Wilson vented his frustration at fantasy owners and angry Giants fans on Tuesday night on Twitter, saying in part: "ur irrelevant to me!!! Nobody wants me to succeed more than ME!!!"

The truth: What Wilson wants is irrelevant if Giants coach Tom Coughlin and quarterback Eli Manning decline to give him the ball.

Here are some widely available players who had good opportunities in Week 1, with a reasonable chance to keep getting chances going forward.

QB: Terrelle Pryor, Oakland. Pryor is the latest example of the funny relationship quarterbacks have with fantasy scoring. Mobile quarterbacks who are weak passers can often make up ground by running, as Pryor did in Week 1 with 112 yards on 13 carries to go along with 217 yards passing. Pryor will keep piling up statistics on Raider plays that don't involve Darren McFadden rushing.

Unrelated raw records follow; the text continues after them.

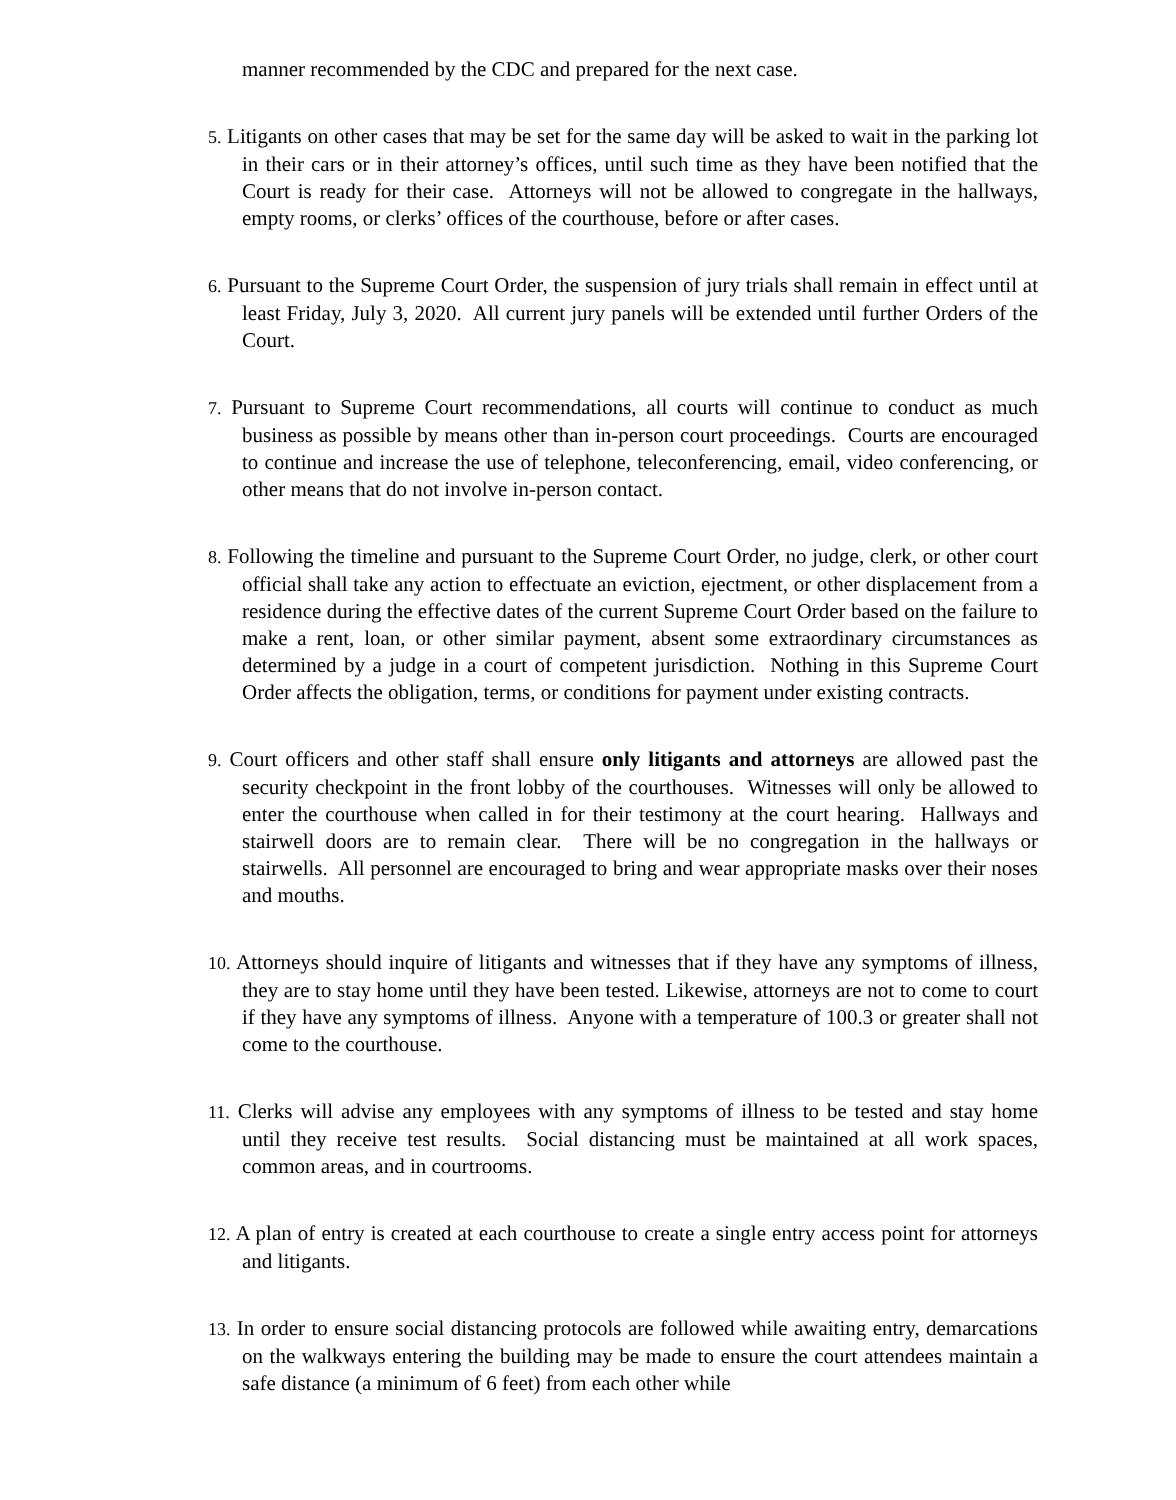manner recommended by the CDC and prepared for the next case.
5. Litigants on other cases that may be set for the same day will be asked to wait in the parking lot in their cars or in their attorney’s offices, until such time as they have been notified that the Court is ready for their case. Attorneys will not be allowed to congregate in the hallways, empty rooms, or clerks’ offices of the courthouse, before or after cases.
6. Pursuant to the Supreme Court Order, the suspension of jury trials shall remain in effect until at least Friday, July 3, 2020. All current jury panels will be extended until further Orders of the Court.
7. Pursuant to Supreme Court recommendations, all courts will continue to conduct as much business as possible by means other than in-person court proceedings. Courts are encouraged to continue and increase the use of telephone, teleconferencing, email, video conferencing, or other means that do not involve in-person contact.
8. Following the timeline and pursuant to the Supreme Court Order, no judge, clerk, or other court official shall take any action to effectuate an eviction, ejectment, or other displacement from a residence during the effective dates of the current Supreme Court Order based on the failure to make a rent, loan, or other similar payment, absent some extraordinary circumstances as determined by a judge in a court of competent jurisdiction. Nothing in this Supreme Court Order affects the obligation, terms, or conditions for payment under existing contracts.
9. Court officers and other staff shall ensure only litigants and attorneys are allowed past the security checkpoint in the front lobby of the courthouses. Witnesses will only be allowed to enter the courthouse when called in for their testimony at the court hearing. Hallways and stairwell doors are to remain clear. There will be no congregation in the hallways or stairwells. All personnel are encouraged to bring and wear appropriate masks over their noses and mouths.
10. Attorneys should inquire of litigants and witnesses that if they have any symptoms of illness, they are to stay home until they have been tested. Likewise, attorneys are not to come to court if they have any symptoms of illness. Anyone with a temperature of 100.3 or greater shall not come to the courthouse.
11. Clerks will advise any employees with any symptoms of illness to be tested and stay home until they receive test results. Social distancing must be maintained at all work spaces, common areas, and in courtrooms.
12. A plan of entry is created at each courthouse to create a single entry access point for attorneys and litigants.
13. In order to ensure social distancing protocols are followed while awaiting entry, demarcations on the walkways entering the building may be made to ensure the court attendees maintain a safe distance (a minimum of 6 feet) from each other while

RB: DeAngelo Williams, Carolina. Likely sitting on someone's bench in your league. But with Jonathan Stewart on injured reserve, Williams is more than a committee back. He had 17 carries in Week 1, tied for 11th in the league with Marshawn Lynch, McFadden and Spiller.

WR: Brian Hartline, Miami. Hartline was third among NFL wide receivers with 15 targets against Cleveland, finishing with nine catches for 114 yards and a touchdown. Mike Wallace, new to the Dolphins with a $60 million contract, was visibly upset Sunday after having only one catch on five targets — enough to warrant a meeting Monday with coach Joe Philbin.

TE: Dallas Clark, Baltimore. That's correct, he's 34 years old in his 11th season, with only two seasons with more than 800 yards (2008 and 2009). Clark led his team with 12 targets, one behind Cleveland's Jordan Cameron for the league lead among tight ends. Baltimore quarterback Joe Flacco relied heavily on Dennis Pitta last year, who is out for most of the year on injured reserve. Clark has averaged less than six targets per game over his career, but during his best year, a 100-catch, 1,106-yard season in 2009 with Indianapolis, Clark averaged 8.3 targets per game. Baltimore is thin among receivers and Clark will likely be available for a tryout without a waiver claim, as others in your league jump for Julius Thomas or Kellen Winslow.



A former online poker grinder is approaching fantasy football defenses with a simple assumption: Sports books in Las Vegas and elsewhere know more than you do about how NFL teams will perform.

Each week, Dylan Lerch posts defensive rankings on Reddit ( ) and Nerdball Magazine ( ), derived by a formula combining point spreads and totals with turnover statistics to generate weekly rankings that look far different from the season-long cheat sheets of many fantasy experts.

It's a next-level argument to streaming, and the age-old assumption you shouldn't draft a defense or kicker until the last round.

The consensus? They're hard to predict and score comparably by the end of the year. But in practice many fantasy players respond by playing whatever defense or kicker they get late in their draft and considering the positions an afterthought during the year.

That creates a hole for savvy fantasy owners to pick up valuable points each week, without the investment of a draft pick.

"These lines, they might not be 100 percent perfect, but for essentially our imprecise fantasy football purposes they are far better than any other predictive model that we have available," Lerch said. "They reflect injuries ... they reflect weather, they reflect every single scenario and variable that can describe a football game."

Lerch, who approaches fantasy football as a game that can be solved, said the effort is an attempt to gain an edge on information, as teams try to guard their plans on the field and fantasy players try to predict what's going to happen.

"You're trying to exploit your opponent's lack of information," he said.



Entered Monday ahead in all five leagues. Ended the night 2-2-1, with the tie coming on the last play of the Houston-San Diego game when Randy Bullock made a 41-yard field goal for my opponent. One loss was by 2 fantasy points to an opponent who scored 16 points with Texans tight end Owen Daniels, while the other was to a first-time fantasy player who scored a combined 27 fantasy points with Chargers running back Ryan Mathews and the Washington Redskins defense.

Both wins came in leagues with Manning.